LOS ANGELES, United States — During New York Fashion Week last February, designer ready-to-wear brands like Michael Kors and Prabal Gurung attracted a flurry of positive media coverage for sending plus-size models down the runway. Finding plus-size designer pieces on a sales floor, however, is another matter.
Despite the fact that an estimated 67 percent of women in the US wear a size 14 or larger, the market for plus-size designer clothing remains underdeveloped. To be sure, there are plenty of challenges facing the space, some real and some perceived. First, there's the longstanding belief that plus-size women won't spend money on expensive clothes because they think they will lose weight. Amongst many brands, there's also the fear that offering styles in size 16 will turn off size 4 shoppers. Then, there's the documented correlation between plus-size women and lower socio-economic status, meaning many larger women simply have less money to spend.

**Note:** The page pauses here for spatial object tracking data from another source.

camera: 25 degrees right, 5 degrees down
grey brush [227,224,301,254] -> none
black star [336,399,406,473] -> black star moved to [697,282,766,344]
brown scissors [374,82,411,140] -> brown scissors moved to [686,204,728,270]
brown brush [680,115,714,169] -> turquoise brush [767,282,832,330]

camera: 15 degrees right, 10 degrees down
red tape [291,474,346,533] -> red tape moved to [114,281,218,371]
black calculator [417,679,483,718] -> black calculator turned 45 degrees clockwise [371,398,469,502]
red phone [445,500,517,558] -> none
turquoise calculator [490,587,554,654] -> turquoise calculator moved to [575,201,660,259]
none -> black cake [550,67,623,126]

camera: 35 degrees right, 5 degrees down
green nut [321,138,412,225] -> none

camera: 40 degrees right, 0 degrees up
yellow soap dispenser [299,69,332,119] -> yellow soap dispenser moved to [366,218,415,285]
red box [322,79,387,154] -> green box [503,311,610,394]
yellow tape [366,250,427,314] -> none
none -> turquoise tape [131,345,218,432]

In 2016, US sales of women’s plus-size apparel grew twice as fast as overall US apparel sales, hitting $21.4 billion, according to market research firm NPD. But the luxury end of the plus-size market remains small and largely unexplored. When plus-size bloggers Gabi Gregg and Nicolette Mason prepared to launch their new line Premme, which offers clothing in sizes 12 to 30, they kept the price of each piece under $100 based on specific feedback from their audience.
This all makes the launch of plus-size luxury e-commerce platform 11 Honoré all the more unusual. Starting next month, the site will sell designer ready-to-wear pieces in sizes 10 to 20 by designers such as Prabal Gurung, Monique Lhuillier, Brandon Maxwell, Christian Siriano, Michael Kors, Tome and Zac Posen.
Not only will 11 Honoré offer larger sizes of the same designer pieces available at traditional department stores and boutiques, but prices will also stay the same. (Producing plus-size garments can often cost more than smaller-sized items due to production complexity).
“For the first time the plus-sized woman is getting the exact same option,” says 11 Honoré co-founder Patrick Herning, a former HL Group executive and founder of influencer marketing and engagement firm PMH Partners, who started the business with longtime friend and former American Vogue editor Kathryn Retzer.
“We know [the plus-size luxury consumer] is spending money in other categories,” continues Herning. “We are showing her, for the first time, that you can be aspirational and this is where you can find it." He adds that some of the designers 11 Honoré will carry have actually been catering to plus-size shoppers for years via special orders for private clients.
11 Honoré has raised a seed round led by one of Silicon Valley’s most respected retail investors: Kirsten Green, founder of San Francisco-based Forerunner Ventures and early backer of Dollar Shave Club, Warby Parker and Glossier (additional investors include Upfront, Greycroft and Canvas).
“It’s not often enough where you really get a chance to think about building a business in a segment that is otherwise unaddressed,” says Green. “I suspect that there is a great number of women who have felt unfairly dismissed.”
Green has looked at other plus-size startups — “there is a certainly a lot of opportunity across the landscape in the plus-size” — but was attracted to 11 Honoré because of the caliber of brands set to work with the platform. “We’ve had to rattle a lot cages to get what we wanted,” admits Herning. “This has not been easy journey because this is not what the industry norm is.”
The biggest hesitation from designers was around production. That's because creating clothing for plus-sizes is not as simple as simply scaling up an existing design. Plus-size items require their own patterns. To make it easier for brands to work with the platform, 11 Honoré is offsetting the costs of pattern-making and grading for some of the emerging labels on its roster.
If all goes well, Herning and Retzer plan to expand into contemporary brands and accessories. Digital trunk shows are also on the roadmap, as is editorial content. Indeed, the founders aim to make 11 Honoré a content and community hub as well as an e-commerce site.
“We are creating a community around this space of identity — there are so many naysayers,” says Herning. “We are creating a market that is going to dispel those myths.”